Die Nano-AG – Ein Blick in die Nanowelt

Die Nanotechnologie beinhaltet die Herstellung und Untersuchung von Teilchen (Cluster aus Atomen oder Molekülen) und Strukturen im Nanometerbereich (1 nm = 0,000000001 m). Während Atome und einfache Moleküle eine Größe von ca. 0,1 nm aufweisen, haben Nanoteilchen Abmessungen von ca. 1 bis 10 nm, bestehen also aus 1000 bis zu mehreren Millionen Atomen.
Obwohl diese Größendimensionen so klein sind, dass man sie weder mit Hilfe eines optischen Mikroskops beobachten kann, drängen Produkte auf Basis von Nanomaterialien auf den Markt, die die besonderen physikalischen Eigenschaften der Nanopartikel nutzen. Um Schülern einerseits Einblick in dieses neue Gebiet zu geben und anderseits ihnen den Nanotechnologie Standort Würzburg vorzustellen, wurde im Schuljahr 2008/2009 eine Experimentiergruppe eingerichtet, die von Schülern der neunten und zehnten Klasse besucht wurde.
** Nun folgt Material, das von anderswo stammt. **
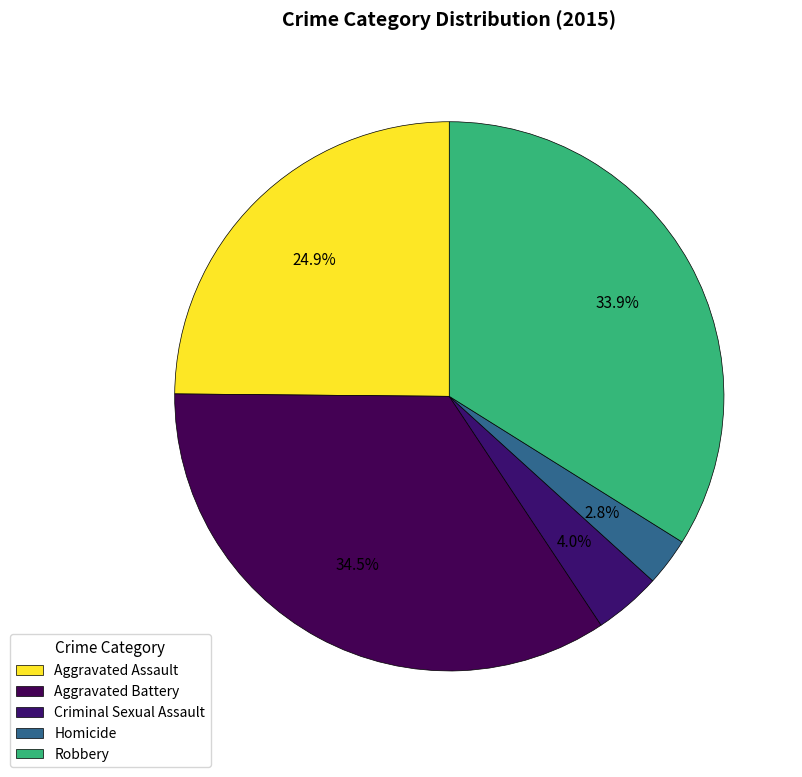

How many segments does this pie chart have?

5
Ein wichtiger Anwendungsbereich der Nanotechnologie im Alltag ist die schmutzabweisende und antibiotisch wirkende Oberflächenbeschichtung, die z.B. bei der Beschichtung von Hausfassaden oder Duschkabinen eingesetzt wird. Die Oberfläche wird hierbei bewusst auf einer Nanoskala „aufgeraut“, sodass Wasser die Oberfläche nicht mehr benetzen kann, sondern von der Oberfläche abperlt. Bekannt ist dieser Effekt auch unter den Namen Lotuseffekt, da die Natur schon lange kann, was der Mensch ihr jetzt nachmacht.tl_files/Bilder_Faecher/Physik/Arbeitsgruppe.jpg
Ziel der Experimente der Nano-AG ist es kommerziell angebotene Nanobeschichtungen, die auch nachträglich auf Oberflächen aufgebracht werden können, auf ihre Güte und Widerstandsfähigkeit im Alltag hin zu untersuchen. Die Firma Nadico stellte ihr hierfür zwei ihrer kommerziell vertriebenen Nanobeschichtungslösungen zu Verfügung. Mit diesen Produkten wurden Glasoberflächen beschichtet und nachträglich die Güte der Oberfläche mit Hilfe einer Kontaktwinkelmessung untersucht. Hierbei wird ein Wassertropfen auf die Glasoberfläche aufgebracht. Die Tropfenform, die sich ausbildet und der Winkel der Tropfenoberfläche beschreibt hierbei, wie gut der Tropfen von der Oberfläche abperlt. Das hierfür eingesetzte Kontaktwinkelmessgerät wurde von den Schülern selbst gebaut und die Software zur genauen Bestimmung ebenfalls von Schülern programmiert.
Die Experimente zeigten, dass die nachträglich aufgebrachten Beschichtungen sehr robust sind, da sogar nach mehreren hundert Reinigungsschritten und unter dem Einsatz von Microfasertüchern der Abperleffekt erhalten bleibt. Die Nanolösung stellt somit eine brauchbare Möglichkeit dar, alltägliche Gegenstände wie Duschkabinen und Steinplatten nachträglich zu beschichten.
Ein Unterrichtsgang zum Frauenhofer Institut für Silikatforschung zeigte den Schülern wie solche Oberflächen auf den Nanoskala bezüglich ihres chemischen und strukturellen Aufbaus hin untersucht werden können. Zu sehen war hierbei u.a. der Einsatz eines Rasterelektronenmikroskops und eines Rasterkraftmikroskops.
Die Ergebnisse der durchgeführten Untersuchungen werden beim 3. Schülerwettbewerb zur Nanotechnologie am 31.Juli.2009 eingereicht.